» **EXERCISE**
Set down the entries exactly as they appear, apart from the images, which stay out.

» **SUPPLIED MATERIAL**
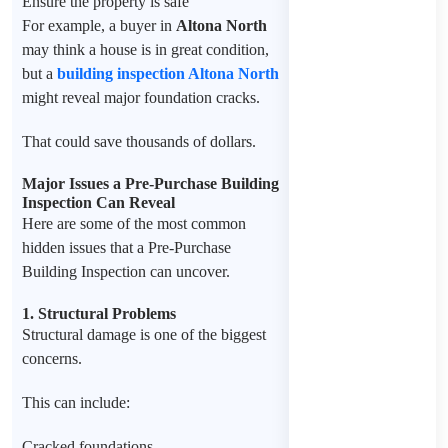
Ensure the property is safe
For example, a buyer in
Altona North
may think a house is in great condition,
but a
building inspection Altona North
might reveal major foundation cracks.
That could save thousands of dollars.
Major Issues a Pre-Purchase Building
Inspection Can Reveal
Here are some of the most common
hidden issues that a Pre-Purchase
Building Inspection can uncover.
1. Structural Problems
Structural damage is one of the biggest
concerns.
This can include:
Cracked foundations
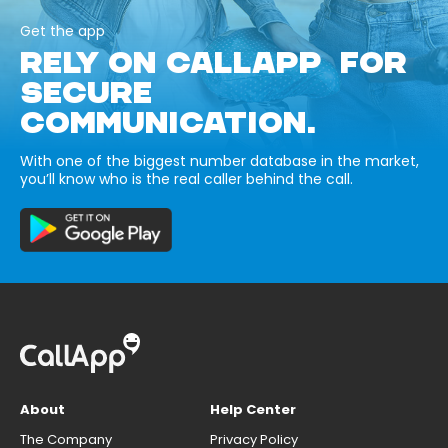
Get the app
RELY ON CALLAPP FOR
SECURE
COMMUNICATION.
With one of the biggest number database in the market,
you’ll know who is the real caller behind the call.
About
Help Center
The Company
Privacy Policy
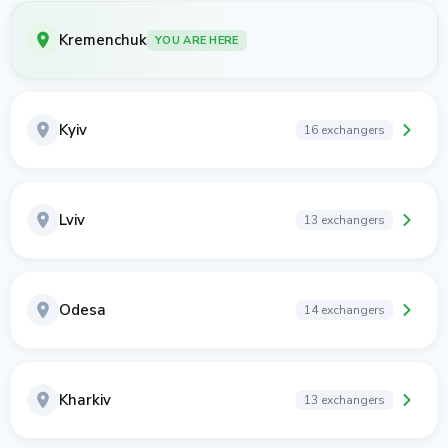
Kremenchuk
YOU ARE HERE
Kyiv
16 exchangers
Lviv
13 exchangers
Odesa
14 exchangers
Kharkiv
13 exchangers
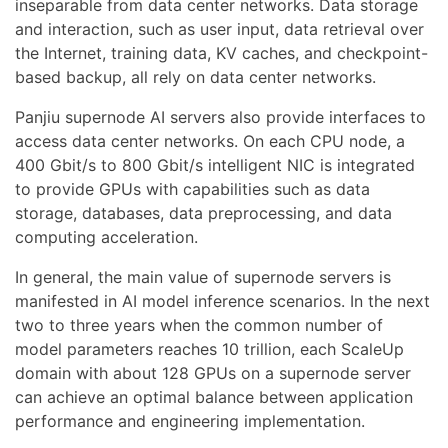
inseparable from data center networks. Data storage
and interaction, such as user input, data retrieval over
the Internet, training data, KV caches, and checkpoint-
based backup, all rely on data center networks.
Panjiu supernode AI servers also provide interfaces to
access data center networks. On each CPU node, a
400 Gbit/s to 800 Gbit/s intelligent NIC is integrated
to provide GPUs with capabilities such as data
storage, databases, data preprocessing, and data
computing acceleration.
In general, the main value of supernode servers is
manifested in AI model inference scenarios. In the next
two to three years when the common number of
model parameters reaches 10 trillion, each ScaleUp
domain with about 128 GPUs on a supernode server
can achieve an optimal balance between application
performance and engineering implementation.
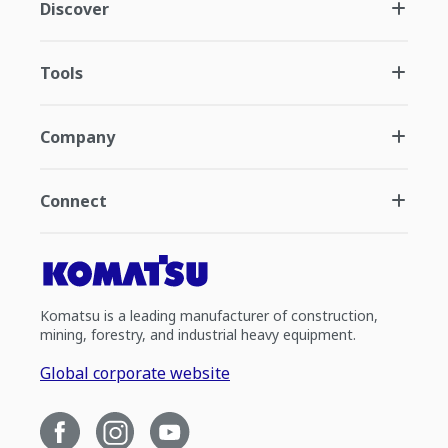
Discover
Tools
Company
Connect
Komatsu is a leading manufacturer of construction,
mining, forestry, and industrial heavy equipment.
Global corporate website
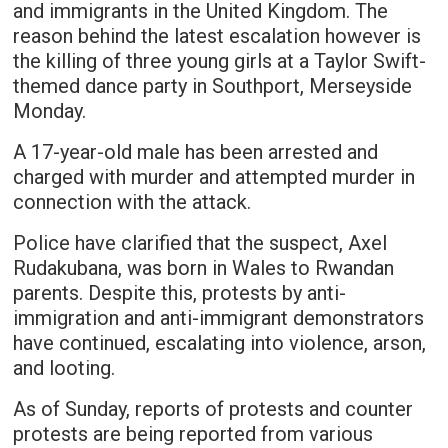
and immigrants in the United Kingdom. The
reason behind the latest escalation however is
the killing of three young girls at a Taylor Swift-
themed dance party in Southport, Merseyside
Monday.
A 17-year-old male has been arrested and
charged with murder and attempted murder in
connection with the attack.
Police have clarified that the suspect, Axel
Rudakubana, was born in Wales to Rwandan
parents. Despite this, protests by anti-
immigration and anti-immigrant demonstrators
have continued, escalating into violence, arson,
and looting.
As of Sunday, reports of protests and counter
protests are being reported from various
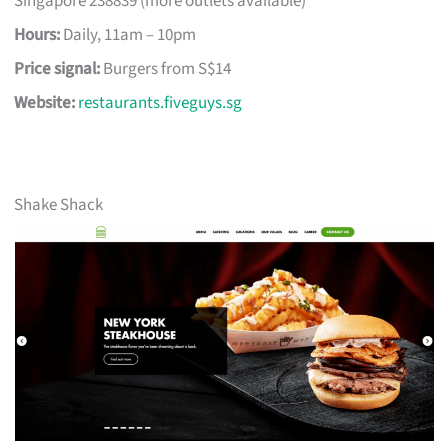
Singapore 238839 (more outlets available)
Hours:
Daily, 11am – 10pm
Price signal:
Burgers from S$14
Website:
restaurants.fiveguys.sg
Shake Shack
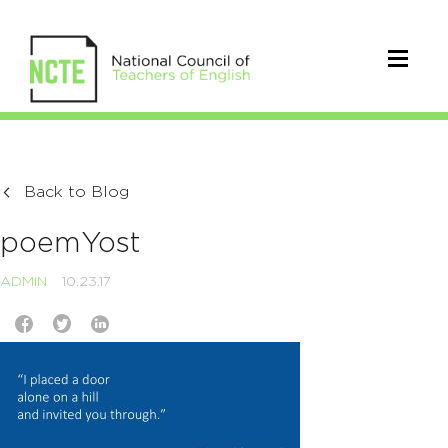
Back to Blog
poemYost
ADMIN
10.23.17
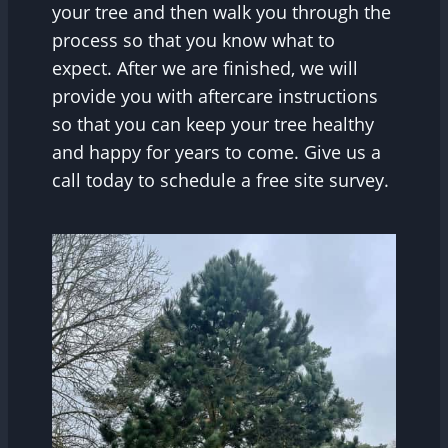
your tree and then walk you through the
process so that you know what to
expect. After we are finished, we will
provide you with aftercare instructions
so that you can keep your tree healthy
and happy for years to come. Give us a
call today to schedule a free site survey.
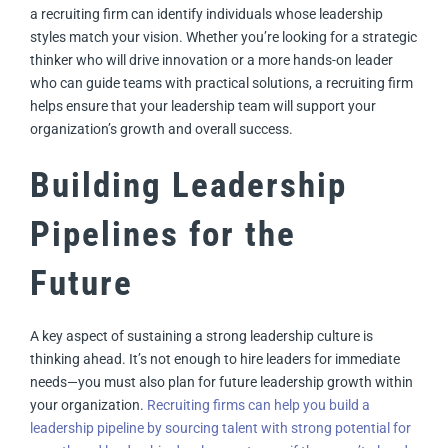
a recruiting firm can identify individuals whose leadership
styles match your vision. Whether you’re looking for a strategic
thinker who will drive innovation or a more hands-on leader
who can guide teams with practical solutions, a recruiting firm
helps ensure that your leadership team will support your
organization’s growth and overall success.
Building Leadership
Pipelines for the
Future
A key aspect of sustaining a strong leadership culture is
thinking ahead. It’s not enough to hire leaders for immediate
needs—you must also plan for future leadership growth within
your organization.
Recruiting firms can help you build a
leadership pipeline by sourcing talent with strong potential for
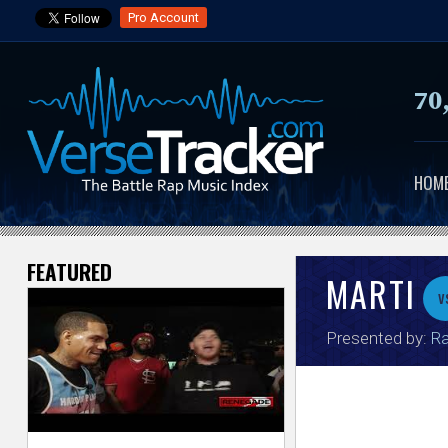
Pro Account
70
HOM
FEATURED
V
MARTI
v
e
Presented by:
Ra
r
s
e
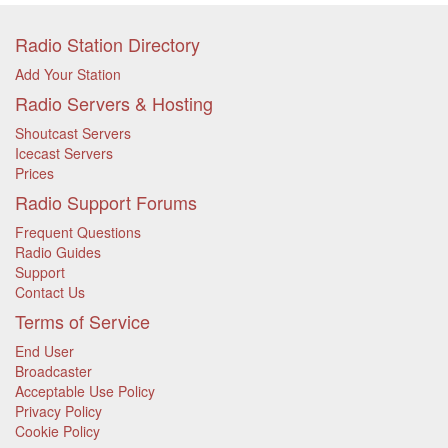
Radio Station Directory
Add Your Station
Radio Servers & Hosting
Shoutcast Servers
Icecast Servers
Prices
Radio Support Forums
Frequent Questions
Radio Guides
Support
Contact Us
Terms of Service
End User
Broadcaster
Acceptable Use Policy
Privacy Policy
Cookie Policy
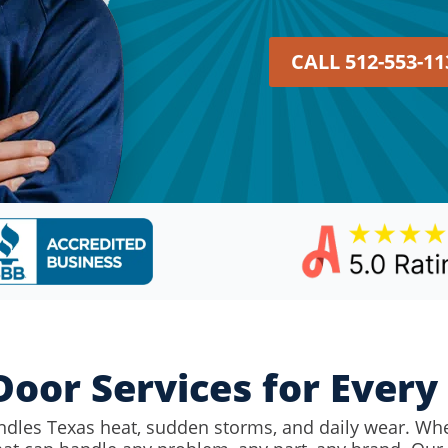
CALL 512-553-11
oor Services for Ever
ndles Texas heat, sudden storms, and daily wear. Wh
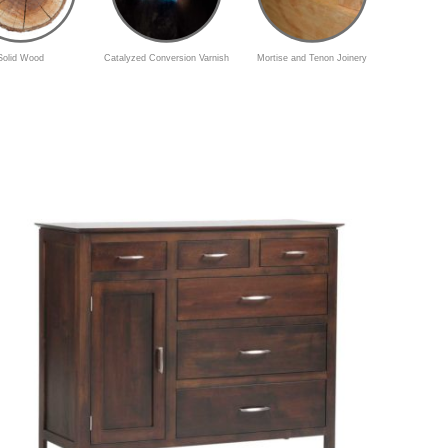
Solid Wood
Catalyzed Conversion Varnish
Mortise and Tenon Joinery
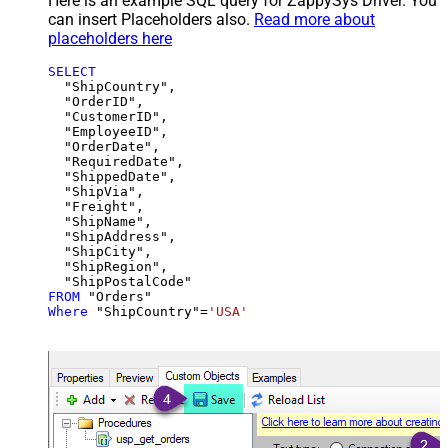
Here is an example SQL query for ZappySys Driver. You
can insert Placeholders also.
Read more about
placeholders here
SELECT
  "ShipCountry",

  "OrderID",

  "CustomerID",

  "EmployeeID",

  "OrderDate",

  "RequiredDate",

  "ShippedDate",

  "ShipVia",

  "Freight",

  "ShipName",

  "ShipAddress",

  "ShipCity",

  "ShipRegion",

FROM
Where
 "ShipCountry"
=
'USA'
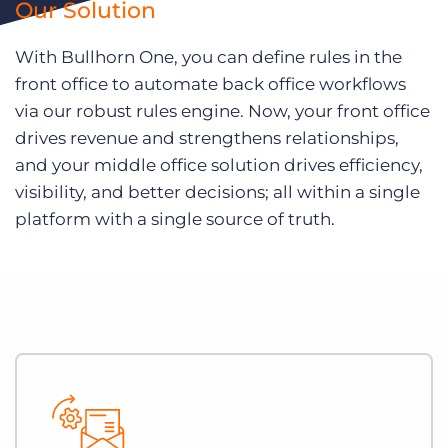
Our Solution
With Bullhorn One, you can define rules in the
front office to automate back office workflows
via our robust rules engine. Now, your front office
drives revenue and strengthens relationships,
and your middle office solution drives efficiency,
visibility, and better decisions; all within a single
platform with a single source of truth.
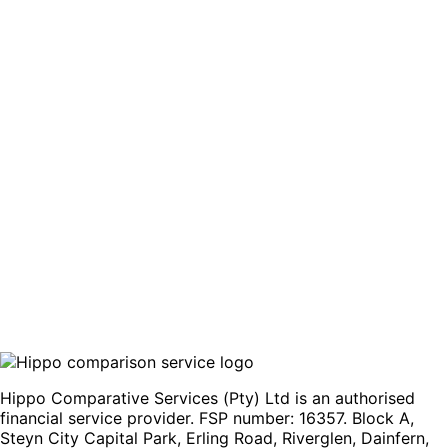
business unit within FirstRand Bank Limited, offering
customers access to established lending systems and
support.
This combination of digital convenience and trusted
banking infrastructure aims to deliver a straightforward
borrowing experience.
Compare offers
Hippo Comparative Services (Pty) Ltd is an authorised
financial service provider. FSP number: 16357. Block A,
Steyn City Capital Park, Erling Road, Riverglen, Dainfern,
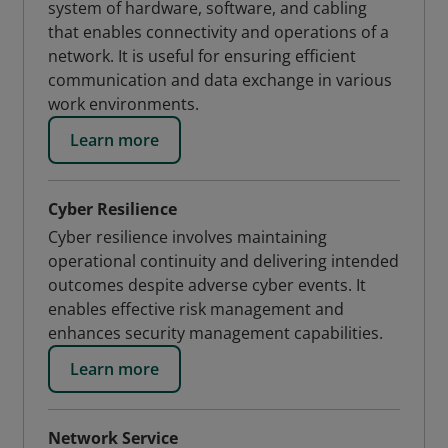
system of hardware, software, and cabling
that enables connectivity and operations of a
network. It is useful for ensuring efficient
communication and data exchange in various
work environments.
Learn more
Cyber Resilience
Cyber resilience involves maintaining
operational continuity and delivering intended
outcomes despite adverse cyber events. It
enables effective risk management and
enhances security management capabilities.
Learn more
Network Service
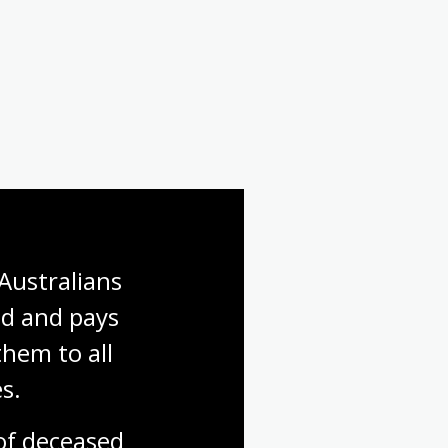
Australians 
d and pays 
hem to all 
s.
f deceased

» **ANSWER BOX**
Ensure the property is safe
For example, a buyer in
Altona North
may think a house is in great condition,
but a
building inspection Altona North
might reveal major foundation cracks.
That could save thousands of dollars.
Major Issues a Pre-Purchase Building
Inspection Can Reveal
Here are some of the most common
hidden issues that a Pre-Purchase
Building Inspection can uncover.
1. Structural Problems
Structural damage is one of the biggest
concerns.
This can include:
Cracked foundations
Get the app
RELY ON CALLAPP FOR
SECURE
COMMUNICATION.
With one of the biggest number database in the market,
you’ll know who is the real caller behind the call.
About
Help Center
The Company
Privacy Policy
Kremenchuk
YOU ARE HERE
Kyiv
16 exchangers
Lviv
13 exchangers
Odesa
14 exchangers
Kharkiv
13 exchangers
inseparable from data center networks. Data storage
and interaction, such as user input, data retrieval over
the Internet, training data, KV caches, and checkpoint-
based backup, all rely on data center networks.
Panjiu supernode AI servers also provide interfaces to
access data center networks. On each CPU node, a
400 Gbit/s to 800 Gbit/s intelligent NIC is integrated
to provide GPUs with capabilities such as data
storage, databases, data preprocessing, and data
computing acceleration.
In general, the main value of supernode servers is
manifested in AI model inference scenarios. In the next
two to three years when the common number of
model parameters reaches 10 trillion, each ScaleUp
domain with about 128 GPUs on a supernode server
can achieve an optimal balance between application
performance and engineering implementation.
Discover
Tools
Company
Connect
Komatsu is a leading manufacturer of construction,
mining, forestry, and industrial heavy equipment.
Global corporate website
and immigrants in the United Kingdom. The
reason behind the latest escalation however is
the killing of three young girls at a Taylor Swift-
themed dance party in Southport, Merseyside
Monday.
A 17-year-old male has been arrested and
charged with murder and attempted murder in
connection with the attack.
Police have clarified that the suspect, Axel
Rudakubana, was born in Wales to Rwandan
parents. Despite this, protests by anti-
immigration and anti-immigrant demonstrators
have continued, escalating into violence, arson,
and looting.
As of Sunday, reports of protests and counter
protests are being reported from various
Singapore 238839 (more outlets available)
Hours:
Daily, 11am – 10pm
Price signal:
Burgers from S$14
Website:
restaurants.fiveguys.sg
Shake Shack
Back to Blog
poemYost
ADMIN
10.23.17
your tree and then walk you through the
process so that you know what to
expect. After we are finished, we will
provide you with aftercare instructions
so that you can keep your tree healthy
and happy for years to come. Give us a
call today to schedule a free site survey.
a recruiting firm can identify individuals whose leadership
styles match your vision. Whether you’re looking for a strategic
thinker who will drive innovation or a more hands-on leader
who can guide teams with practical solutions, a recruiting firm
helps ensure that your leadership team will support your
organization’s growth and overall success.
Building Leadership
Pipelines for the
Future
A key aspect of sustaining a strong leadership culture is
thinking ahead. It’s not enough to hire leaders for immediate
needs—you must also plan for future leadership growth within
your organization.
Recruiting firms can help you build a
leadership pipeline by sourcing talent with strong potential for
Pro Account
70
HOM
FEATURED
V
MARTI
v
e
Presented by:
Ra
r
s
e
Radio Station Directory
Add Your Station
Radio Servers & Hosting
Shoutcast Servers
Icecast Servers
Prices
Radio Support Forums
Frequent Questions
Radio Guides
Support
Contact Us
Terms of Service
End User
Broadcaster
Acceptable Use Policy
Privacy Policy
Cookie Policy
CALL 512-553-11
oor Services for Ever
ndles Texas heat, sudden storms, and daily wear. Wh
Solid Wood
Catalyzed Conversion Varnish
Mortise and Tenon Joinery
Here is an example SQL query for ZappySys Driver. You
can insert Placeholders also.
Read more about
placeholders here
SELECT
  "ShipCountry",

  "OrderID",

  "CustomerID",

  "EmployeeID",

  "OrderDate",

  "RequiredDate",

  "ShippedDate",

  "ShipVia",

  "Freight",

  "ShipName",

  "ShipAddress",

  "ShipCity",

  "ShipRegion",

FROM
Where
 "ShipCountry"
=
'USA'
Our Solution
With Bullhorn One, you can define rules in the
front office to automate back office workflows
via our robust rules engine. Now, your front office
drives revenue and strengthens relationships,
and your middle office solution drives efficiency,
visibility, and better decisions; all within a single
platform with a single source of truth.
business unit within FirstRand Bank Limited, offering
customers access to established lending systems and
support.
This combination of digital convenience and trusted
banking infrastructure aims to deliver a straightforward
borrowing experience.
Compare offers
Hippo Comparative Services (Pty) Ltd is an authorised
financial service provider. FSP number: 16357. Block A,
Steyn City Capital Park, Erling Road, Riverglen, Dainfern,
system of hardware, software, and cabling
that enables connectivity and operations of a
network. It is useful for ensuring efficient
communication and data exchange in various
work environments.
Learn more
Cyber Resilience
Cyber resilience involves maintaining
operational continuity and delivering intended
outcomes despite adverse cyber events. It
enables effective risk management and
enhances security management capabilities.
Learn more
Network Service
Australians 
d and pays 
hem to all 
s.
f deceased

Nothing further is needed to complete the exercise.